**Directions**
Below are the entries to work from; restate word for word the portion that opens with the line containing "pinky dip: (87, 27)" and closes with the line containing "middle mcp: (120, 32)", keeping both.

**Records supplied**
━━━━━━━━━━━━━━━━━━━━━━━━━━━━━━
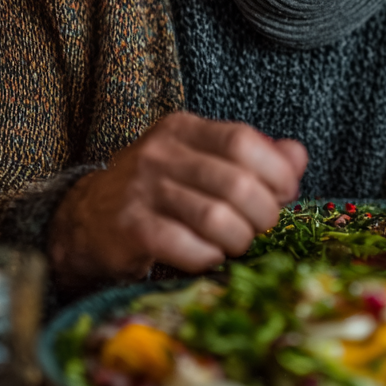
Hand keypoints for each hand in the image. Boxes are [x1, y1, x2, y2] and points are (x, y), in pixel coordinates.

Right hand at [49, 112, 307, 284]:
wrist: (88, 220)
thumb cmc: (162, 191)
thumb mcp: (204, 160)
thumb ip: (256, 156)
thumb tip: (297, 156)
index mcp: (183, 128)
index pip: (244, 140)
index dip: (275, 172)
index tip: (284, 194)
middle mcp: (160, 152)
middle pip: (237, 183)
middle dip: (263, 214)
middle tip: (260, 228)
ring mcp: (142, 189)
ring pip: (216, 218)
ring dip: (239, 240)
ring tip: (235, 244)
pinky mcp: (130, 228)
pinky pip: (187, 247)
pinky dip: (208, 257)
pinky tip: (206, 256)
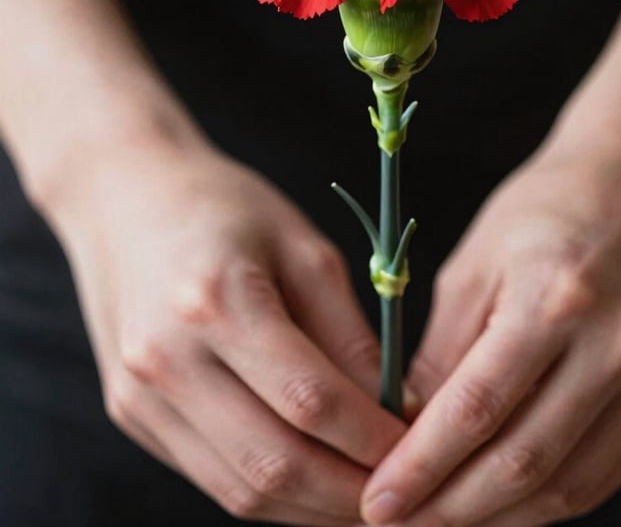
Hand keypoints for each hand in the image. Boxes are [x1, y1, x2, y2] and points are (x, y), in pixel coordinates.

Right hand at [45, 131, 403, 524]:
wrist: (125, 197)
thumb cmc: (224, 207)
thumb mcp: (303, 248)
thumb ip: (348, 334)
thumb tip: (396, 408)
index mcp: (216, 300)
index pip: (309, 399)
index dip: (373, 437)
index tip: (421, 445)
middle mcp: (166, 358)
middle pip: (273, 464)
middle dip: (349, 493)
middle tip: (402, 487)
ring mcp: (140, 394)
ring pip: (240, 490)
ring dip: (311, 505)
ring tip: (363, 492)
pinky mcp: (130, 412)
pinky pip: (210, 475)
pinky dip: (269, 490)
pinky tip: (311, 473)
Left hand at [361, 131, 620, 525]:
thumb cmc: (544, 208)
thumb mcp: (476, 262)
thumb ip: (444, 350)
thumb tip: (409, 428)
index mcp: (553, 298)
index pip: (475, 410)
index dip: (421, 468)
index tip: (379, 503)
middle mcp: (615, 345)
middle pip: (523, 463)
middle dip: (452, 508)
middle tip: (401, 522)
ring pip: (569, 485)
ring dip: (499, 516)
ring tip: (445, 517)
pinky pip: (605, 473)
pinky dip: (550, 499)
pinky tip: (506, 500)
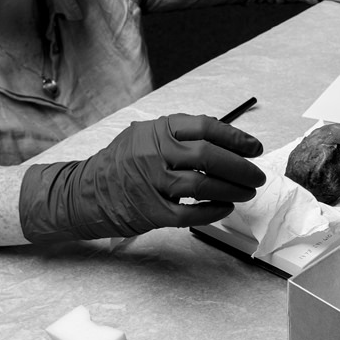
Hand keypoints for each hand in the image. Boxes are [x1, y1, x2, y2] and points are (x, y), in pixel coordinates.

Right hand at [19, 114, 265, 242]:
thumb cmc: (119, 164)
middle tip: (257, 175)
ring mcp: (151, 183)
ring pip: (202, 184)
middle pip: (208, 156)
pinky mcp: (150, 212)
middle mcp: (153, 153)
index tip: (254, 148)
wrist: (82, 193)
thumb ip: (179, 136)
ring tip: (247, 192)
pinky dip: (212, 210)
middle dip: (240, 166)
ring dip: (232, 189)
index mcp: (156, 130)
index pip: (205, 127)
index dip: (235, 137)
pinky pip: (190, 213)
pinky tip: (225, 208)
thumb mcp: (144, 136)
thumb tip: (225, 142)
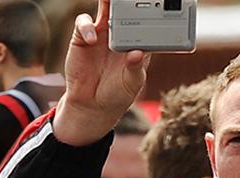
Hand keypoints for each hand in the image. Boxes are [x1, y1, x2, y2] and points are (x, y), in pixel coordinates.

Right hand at [54, 0, 149, 146]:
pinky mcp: (82, 38)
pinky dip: (87, 27)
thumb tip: (137, 54)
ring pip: (105, 8)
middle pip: (126, 8)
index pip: (147, 18)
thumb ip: (136, 68)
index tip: (157, 3)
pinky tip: (92, 40)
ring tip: (109, 0)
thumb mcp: (132, 83)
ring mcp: (101, 33)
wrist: (91, 105)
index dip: (151, 9)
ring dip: (107, 1)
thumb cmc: (117, 93)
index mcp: (138, 40)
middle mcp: (120, 32)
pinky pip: (84, 23)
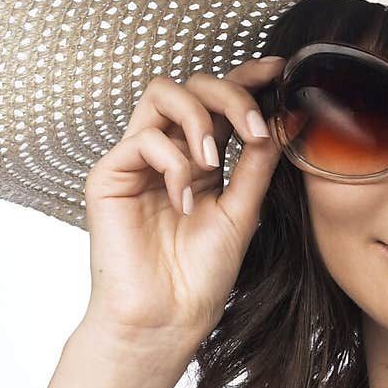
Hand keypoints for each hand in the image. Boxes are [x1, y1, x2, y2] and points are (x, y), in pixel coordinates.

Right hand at [80, 56, 285, 348]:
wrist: (169, 318)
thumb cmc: (200, 276)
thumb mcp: (242, 212)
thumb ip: (255, 166)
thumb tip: (277, 119)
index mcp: (200, 162)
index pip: (219, 104)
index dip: (246, 79)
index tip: (279, 70)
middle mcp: (168, 155)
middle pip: (192, 86)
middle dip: (228, 95)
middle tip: (253, 128)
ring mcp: (137, 162)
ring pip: (163, 94)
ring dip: (199, 118)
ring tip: (215, 162)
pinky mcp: (109, 175)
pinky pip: (144, 139)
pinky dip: (173, 163)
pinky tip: (184, 201)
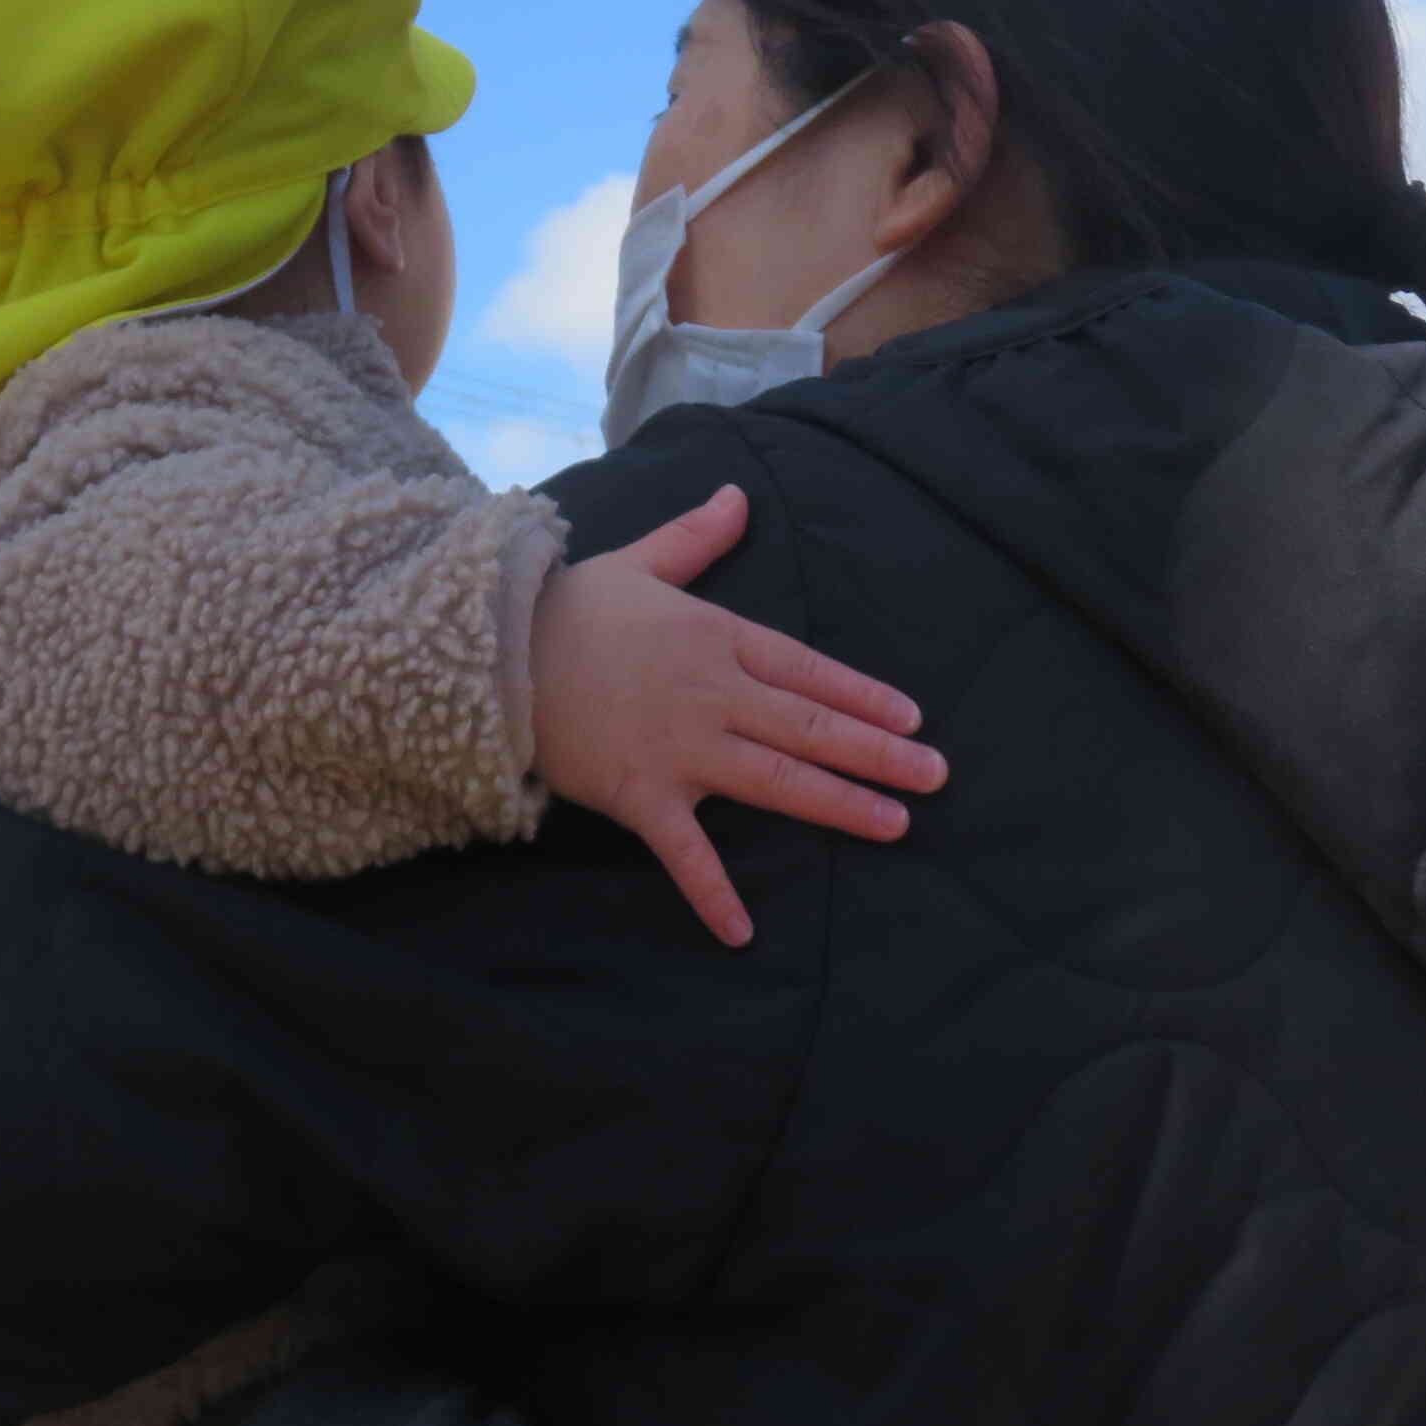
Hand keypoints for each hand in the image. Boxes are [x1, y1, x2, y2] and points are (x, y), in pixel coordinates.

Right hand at [529, 484, 945, 945]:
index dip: (863, 695)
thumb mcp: (638, 561)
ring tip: (895, 823)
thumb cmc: (566, 607)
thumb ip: (695, 538)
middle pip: (811, 727)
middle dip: (879, 753)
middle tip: (936, 776)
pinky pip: (683, 851)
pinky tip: (743, 931)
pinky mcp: (638, 793)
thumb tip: (737, 494)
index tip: (913, 718)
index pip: (808, 670)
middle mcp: (712, 693)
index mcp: (716, 637)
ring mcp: (679, 747)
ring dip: (839, 804)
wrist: (489, 650)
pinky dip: (712, 891)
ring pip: (776, 780)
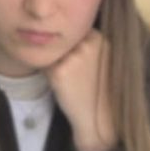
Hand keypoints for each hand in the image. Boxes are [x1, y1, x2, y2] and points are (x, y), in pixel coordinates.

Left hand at [49, 29, 117, 150]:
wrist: (101, 118)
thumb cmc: (102, 89)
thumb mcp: (105, 59)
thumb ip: (90, 44)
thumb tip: (67, 33)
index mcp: (98, 38)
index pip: (73, 32)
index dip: (73, 46)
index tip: (79, 60)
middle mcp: (85, 44)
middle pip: (62, 41)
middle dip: (63, 52)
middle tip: (74, 72)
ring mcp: (72, 57)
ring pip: (52, 52)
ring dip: (55, 62)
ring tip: (69, 79)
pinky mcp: (58, 72)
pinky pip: (45, 65)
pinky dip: (48, 73)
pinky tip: (62, 85)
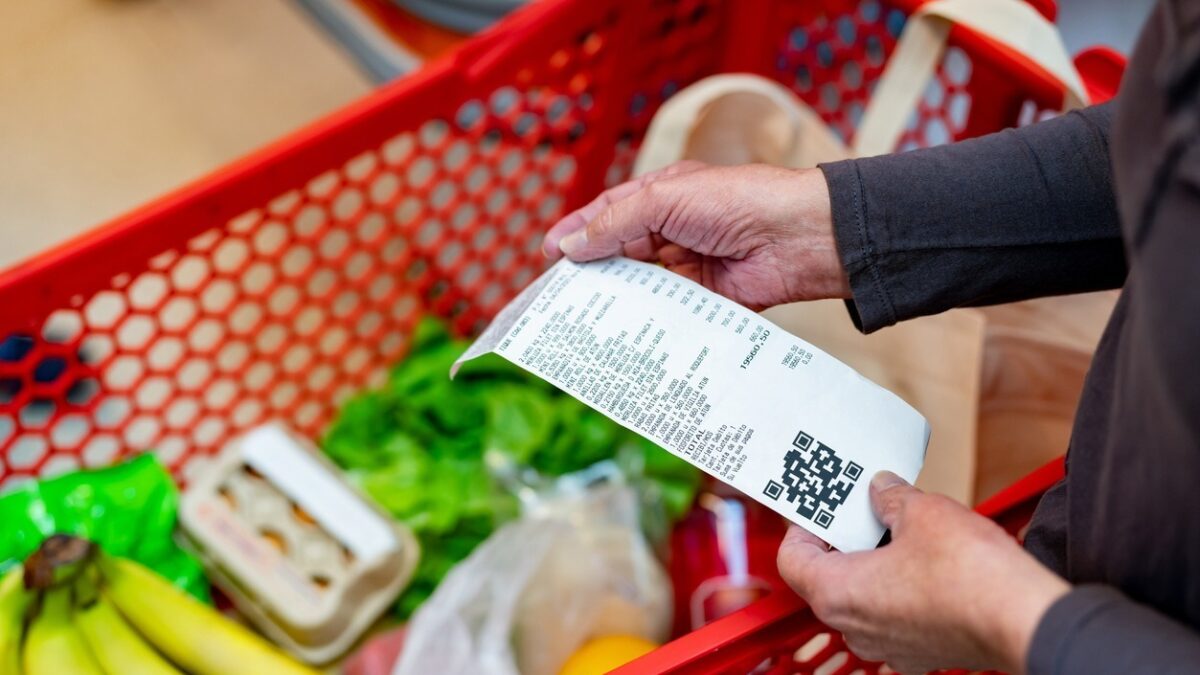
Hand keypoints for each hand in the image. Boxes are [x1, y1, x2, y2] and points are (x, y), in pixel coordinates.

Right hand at [542, 161, 849, 309]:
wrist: (796, 236)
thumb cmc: (737, 200)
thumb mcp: (665, 199)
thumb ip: (615, 223)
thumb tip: (570, 244)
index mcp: (662, 196)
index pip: (608, 214)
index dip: (577, 231)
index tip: (548, 254)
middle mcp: (672, 230)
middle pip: (619, 252)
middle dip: (590, 270)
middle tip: (557, 293)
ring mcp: (688, 266)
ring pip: (639, 285)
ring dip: (615, 297)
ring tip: (580, 315)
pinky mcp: (705, 299)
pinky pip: (666, 311)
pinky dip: (646, 319)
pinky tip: (622, 331)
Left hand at [777, 472, 1069, 673]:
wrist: (1025, 620)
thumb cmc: (970, 576)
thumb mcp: (923, 512)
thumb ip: (891, 498)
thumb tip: (883, 489)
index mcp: (837, 594)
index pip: (793, 559)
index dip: (802, 526)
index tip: (817, 506)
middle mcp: (854, 628)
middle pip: (826, 577)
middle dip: (843, 539)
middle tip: (860, 508)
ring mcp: (887, 645)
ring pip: (862, 597)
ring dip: (874, 562)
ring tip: (898, 528)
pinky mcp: (919, 650)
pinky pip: (894, 614)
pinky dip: (900, 586)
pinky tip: (926, 559)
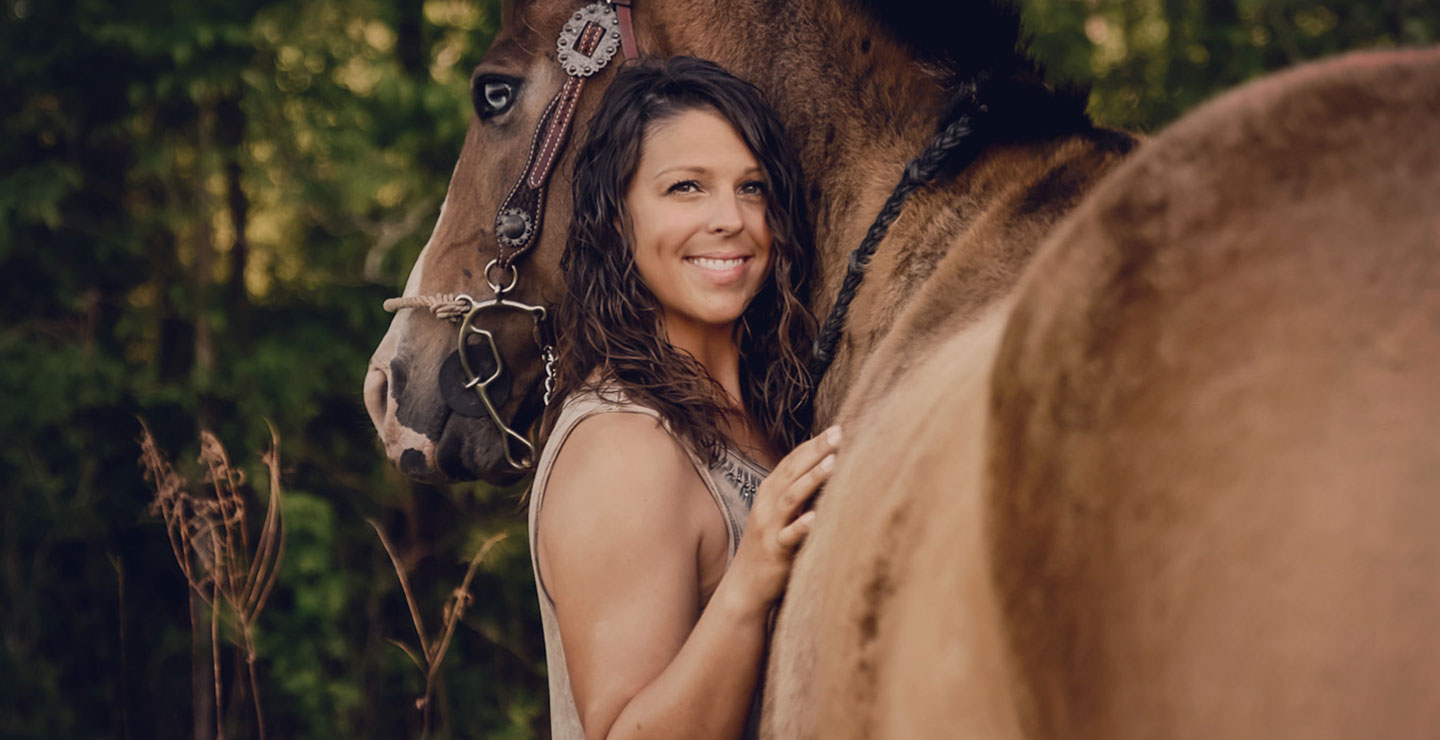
━━━━━━━━━━━━━━━━━━━━━━━━━━━━━━
**Exercise answer**
pinky dip: (87, 27)
thumb tip: (137, 54)
ring pip: (105, 8)
middle pip: (126, 8)
index pip: (147, 18)
thumb ip: (136, 68)
index tip: (157, 3)
pinky tip: (92, 40)
ring tip: (109, 0)
thumb mcp: (132, 83)
ring mcp: (101, 33)
wrist: (91, 105)
index dip: (151, 9)
ring dip: (107, 1)
thumb cmc: (117, 93)
index mcp: (138, 40)
middle mcp: (120, 32)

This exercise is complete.